The Twilight Zone Trivia:

  • This episode was another example of Jerry Sohl developing a script idea on behalf of Charles Beaumont while his sudden ailment was rapidly progressing and preventing him from working. This was technically the final script credited to Charles Beaumont in the series.
  • Apparently, in the original first-draft of the script, a handsome young policeman turns up at the end of the story, asking Pamela Morris as to the whereabouts of the now missing Jordan Herrick. She begins to flatter and flirt with the cop, setting him up to start the cycle all over again.
  • As of the time of this writing, the lead actress in this episode Ann Blyth is still alive (born in 1923, she is now age 93). She is one of the last surviving stars from the Golden Age of Hollywood. Perhaps her most iconic role was as Veda in the 1945 Michael Curtiz film Mildred Pierce, for which Ms. Blyth was nominated for an Academy Award for Best Supporting Actress. She led a storied career and at one point a stalker was arrested outside her house. She has a Hollywood Walk of Fame Star located on Hollywood Boulevard, and though she appeared in many films and television shows, Ms. Blyth effectively retired in the ’50s to raise her five children. Politically, she was an old-school Eisenhower Republican at the time. I can only imagine the wonderful stories she carries in her memories, like echoes of a bygone era in old Hollywood.
  • Actor Lee Philips appeared in variety of television programs from Peyton Place to The Dick Van Dyke Show. He also appeared in the opening episode of The Outer Limits, and in two Twilight Zone episodes: Season 4’s “Passage on the Lady Anne” and Season 5’s “Queen of the Nile.”
  • Celia Lovsky, who played Pamela’s elderly mother/daughter, is best known for this appearance of The Twilight Zone as well as her appearance on Star Trek as the original T’Pau, the Vulcan leader who presides over Spock’s wedding in the Season 2 episode “Amok Time.”
  • While Jordan is on the phone with his Chicago editor Mr.

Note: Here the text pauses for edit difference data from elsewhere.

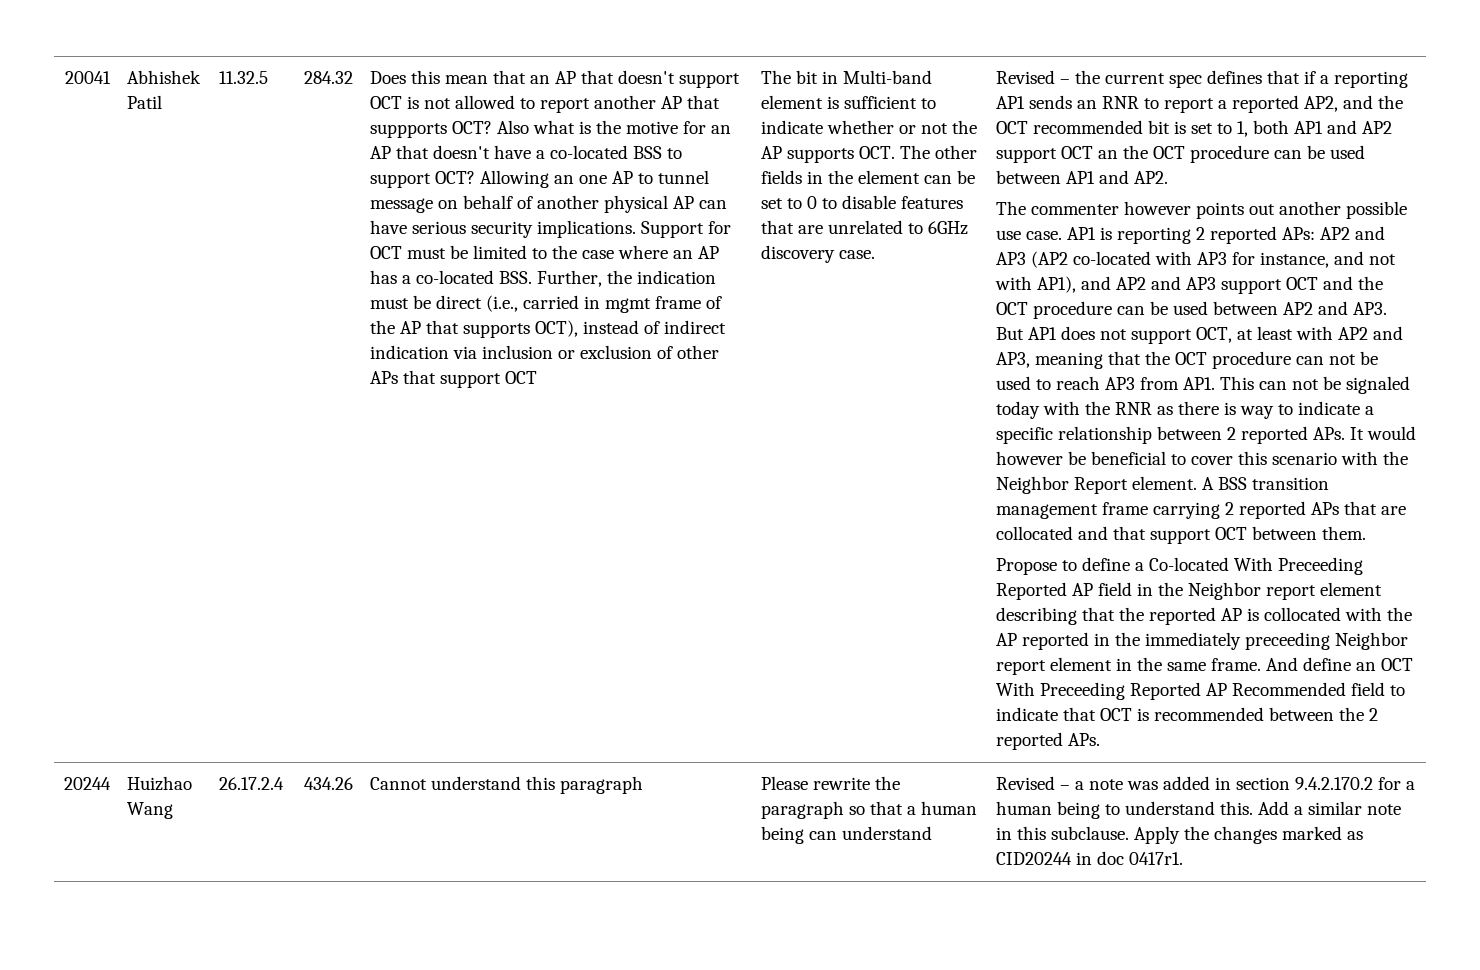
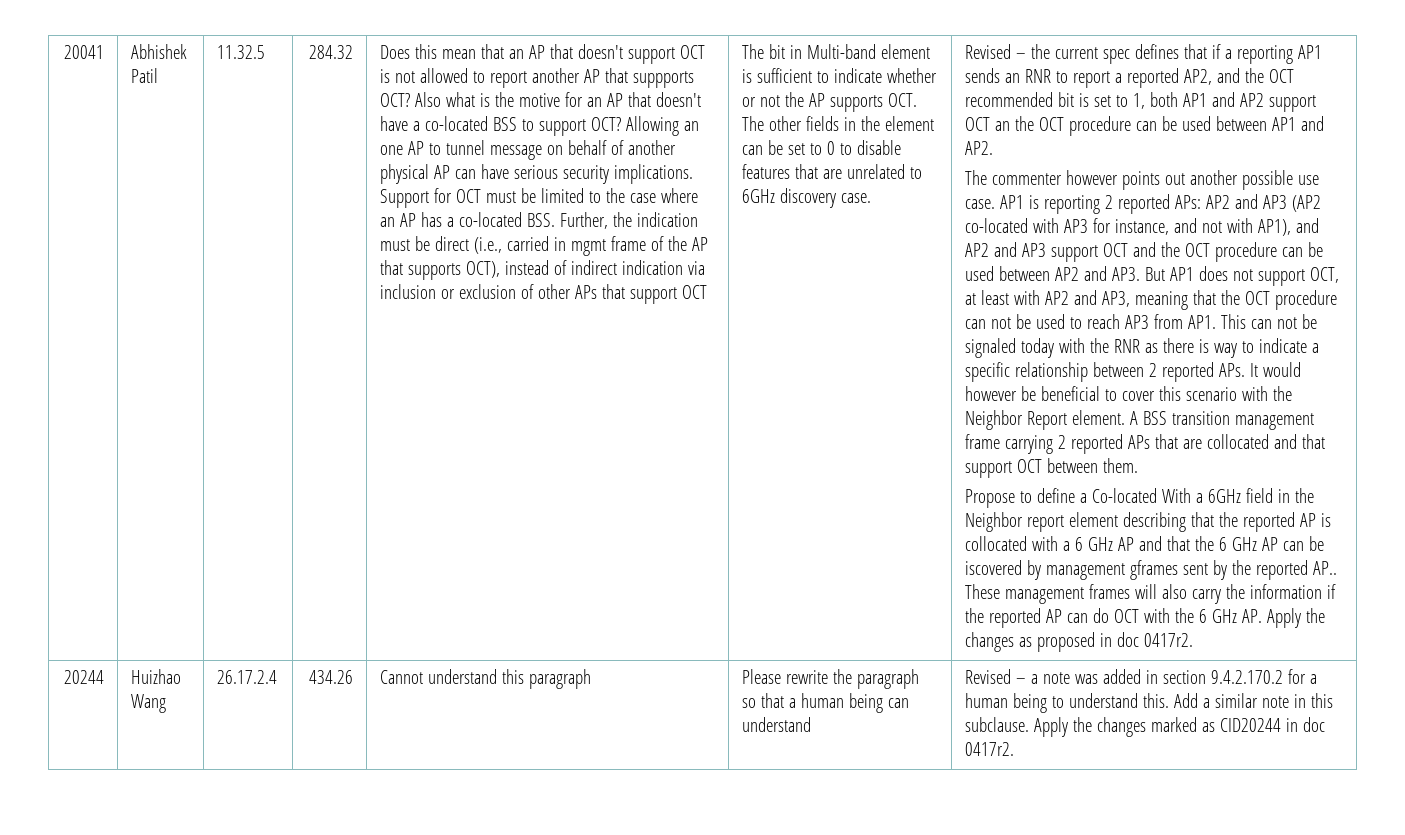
[1277,557,1363,575] [995,582,1093,600] Preceeding Reported AP -> [1196,489,1242,503] a 6GHz
[1386,607,1412,621] [995,632,1408,650] [995,657,1413,675] [995,682,1405,700] [995,707,1378,721] [995,732,1100,750] the AP reported in the immediately preceeding Neighbor report element in the same frame. And define an OCT With Preceeding Reported AP Recommended field to indicate that OCT is recommended between the 2 reported APs. -> [1063,536,1325,551] [965,560,1338,580] [965,584,1337,604] [965,608,1326,628] [965,632,1194,652] a 6 GHz AP and that the 6 GHz AP can be iscovered by management gframes sent by the reported AP.. These management frames will also carry the information if the reported AP can do OCT with the 6 GHz AP. Apply the changes as proposed in doc 0417r2.
[1128,852,1183,865] 0417r1. -> [965,742,1015,756] 0417r2.

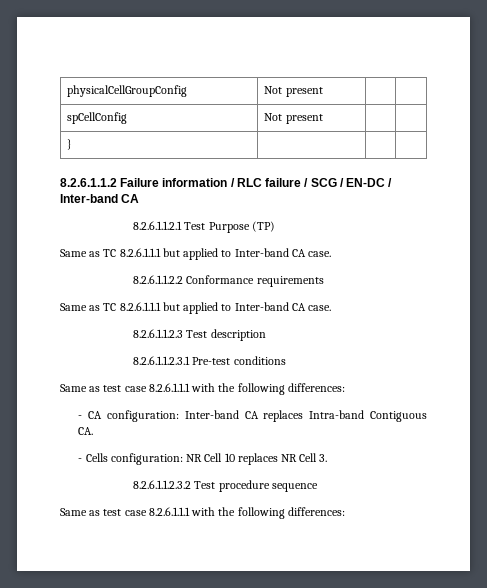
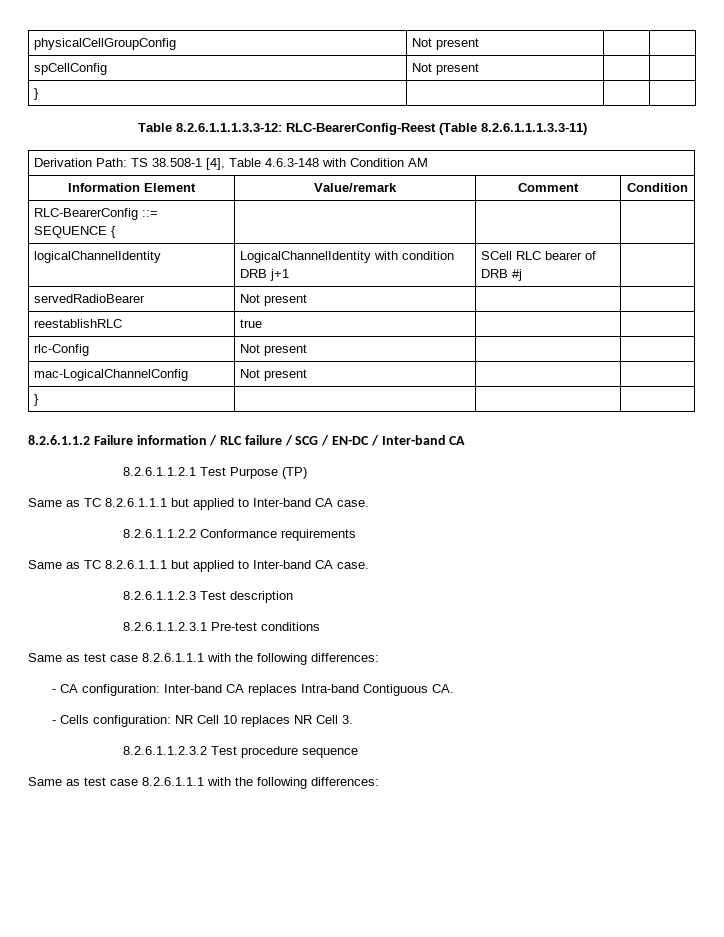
(73, 144) none -> [137,123,587,135] [34,158,429,170] [68,183,196,192] [314,183,397,192] [518,183,579,192] [627,183,688,192] [34,208,159,220] [34,226,117,238] [34,251,162,263] [240,251,455,263] [240,269,290,281] [481,251,597,260] [481,269,523,281] [34,294,146,303] [240,294,308,306] [34,319,123,328] [240,319,263,328] [34,344,90,356] [240,344,308,356] [34,369,189,381] [240,369,308,381] [34,394,40,406] // Table 8.2.6.1.1.1.3.3-12: RLC-BearerConfig-Reest (Table 8.2.6.1.1.1.3.3-11) // Derivation Path: TS 38.508-1 [4], Table 4.6.3-148 with Condition AM // Information Element | Value/remark | Comment | Condition // RLC-BearerConfig ::= SEQUENCE { | | | // logicalChannelIdentity | LogicalChannelIdentity with condition DRB j+1 | SCell RLC bearer of DRB #j | // servedRadioBearer | Not present | | // reestablishRLC | true | | // rlc-Config | Not present | | // mac-LogicalChannelConfig | Not present | | // } | | |

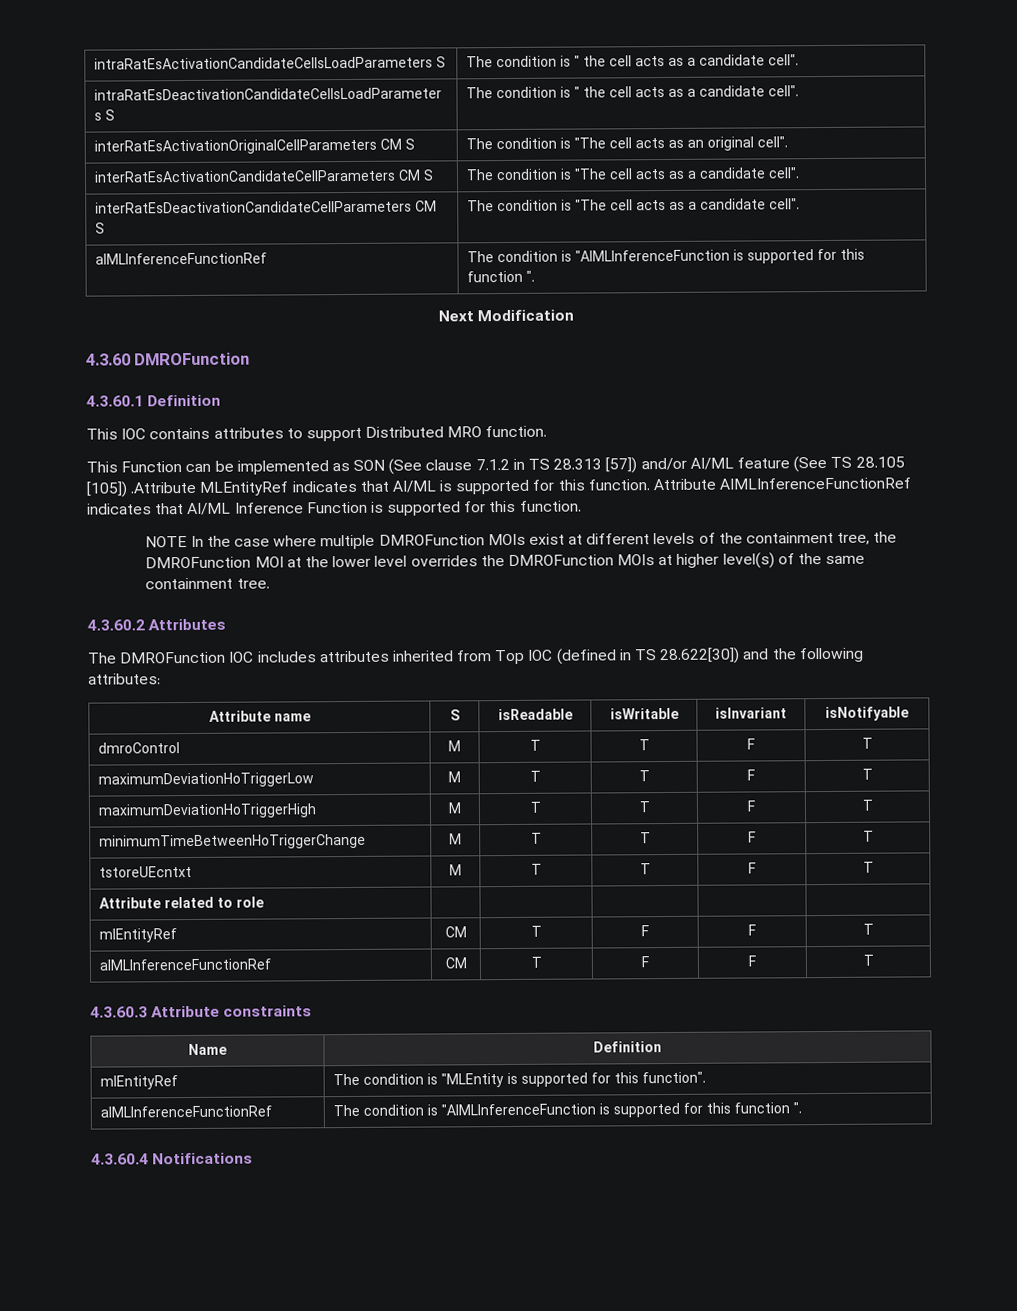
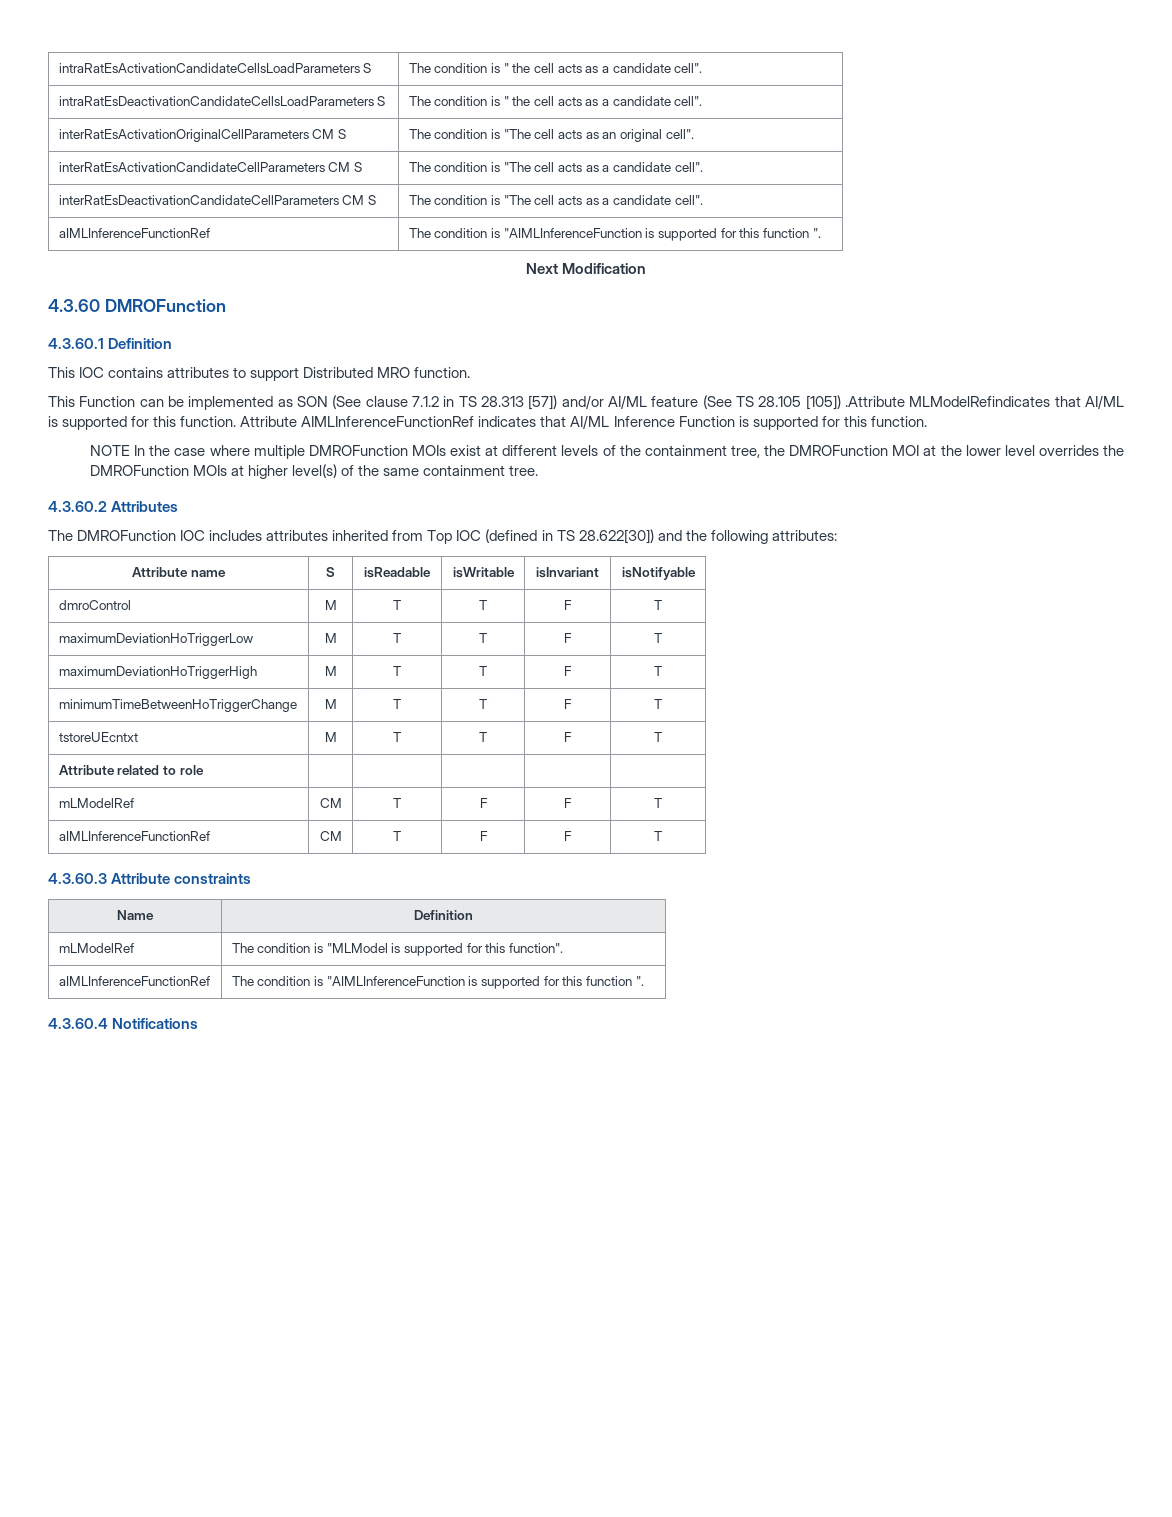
[199,480,357,496] MLEntityRef indicates -> [909,396,1051,407] MLModelRefindicates
[98,928,177,943] mlEntityRef -> [58,798,134,808] mLModelRef
[99,1075,178,1090] [332,1073,504,1088] mlEntityRef | The condition is "MLEntity -> [58,943,134,953] [231,943,388,953] mLModelRef | The condition is "MLModel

Kreuger, Mr. Kreuger states that Constance Taylor was a “reigning beauty in the days of the Florodora Girls” –a reference to the chorus girls in a broadway musical at the turn of the century entitled “Florodora.”
  • The swimming pool used in this episode is the same pool featured in the final broadcast episode “The Bewitchin’ Pool” as well as the Season 2 episode “The Trouble With Templeton.”
  • According to the episode’s narrative, Viola Draper was born in 1893, while Pamela Morris claimed to have been born in 1925 though she has in fact been alive for centuries.
  • Marc Scott Zicree notes in The Twilight Companion n oddity: Ann Blyth speaks perfect English while her mother/daughter speaks with a strong Viennese accent.

Click here to return to my survey of The Twilight Zone series.

1 thought on “The Twilight Zone: Season 5, Episode Twenty-Three “Queen of the Nile”

  1. This episode felt a little derivative for me after seeing the premise in other films and TV episodes beforehand. Particularly The Hitch Hiker’s Nightshift. But it was still interesting to see it done in classic Twilight Zone fashion. Thanks for your review.